**Data under study:**
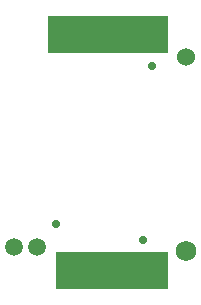
<source format=gbs>
G04 Layer: BottomSolderMaskLayer*
G04 EasyEDA v6.5.15, 2022-10-03 21:12:50*
G04 fb6dd305ba754b819a97ba8624fd114e,51c7c353d140458ba7ebdfa259124d39,10*
G04 Gerber Generator version 0.2*
G04 Scale: 100 percent, Rotated: No, Reflected: No *
G04 Dimensions in millimeters *
G04 leading zeros omitted , absolute positions ,4 integer and 5 decimal *
%FSLAX45Y45*%
%MOMM*%

%ADD10C,1.5240*%
%ADD11C,1.7272*%
%ADD12C,0.7112*%
%ADD13C,1.5020*%
%ADD14C,1.5016*%

%LPD*%
D10*
G01*
X650798Y818895D03*
D11*
G01*
X650798Y-819404D03*
D12*
G01*
X358698Y742695D03*
G01*
X282498Y-730504D03*
G01*
X-454101Y-590804D03*
D13*
G01*
X-809599Y-787400D03*
D14*
G01*
X-609600Y-787400D03*
G36*
X-454710Y-831824D02*
G01*
X495477Y-831824D01*
X495477Y-1141983D01*
X-454710Y-1141983D01*
G37*
G36*
X-514680Y1166571D02*
G01*
X495477Y1166571D01*
X495477Y856411D01*
X-514680Y856411D01*
G37*
M02*

</source>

**What you should do:** What the reply must contain is an exact transcription of the data above and none of its pictures.

**Task solution:**
<source format=gbs>
G04 Layer: BottomSolderMaskLayer*
G04 EasyEDA v6.5.15, 2022-10-03 21:12:50*
G04 fb6dd305ba754b819a97ba8624fd114e,51c7c353d140458ba7ebdfa259124d39,10*
G04 Gerber Generator version 0.2*
G04 Scale: 100 percent, Rotated: No, Reflected: No *
G04 Dimensions in millimeters *
G04 leading zeros omitted , absolute positions ,4 integer and 5 decimal *
%FSLAX45Y45*%
%MOMM*%

%ADD10C,1.5240*%
%ADD11C,1.7272*%
%ADD12C,0.7112*%
%ADD13C,1.5020*%
%ADD14C,1.5016*%

%LPD*%
D10*
G01*
X650798Y818895D03*
D11*
G01*
X650798Y-819404D03*
D12*
G01*
X358698Y742695D03*
G01*
X282498Y-730504D03*
G01*
X-454101Y-590804D03*
D13*
G01*
X-809599Y-787400D03*
D14*
G01*
X-609600Y-787400D03*
G36*
X-454710Y-831824D02*
G01*
X495477Y-831824D01*
X495477Y-1141983D01*
X-454710Y-1141983D01*
G37*
G36*
X-514680Y1166571D02*
G01*
X495477Y1166571D01*
X495477Y856411D01*
X-514680Y856411D01*
G37*
M02*

</source>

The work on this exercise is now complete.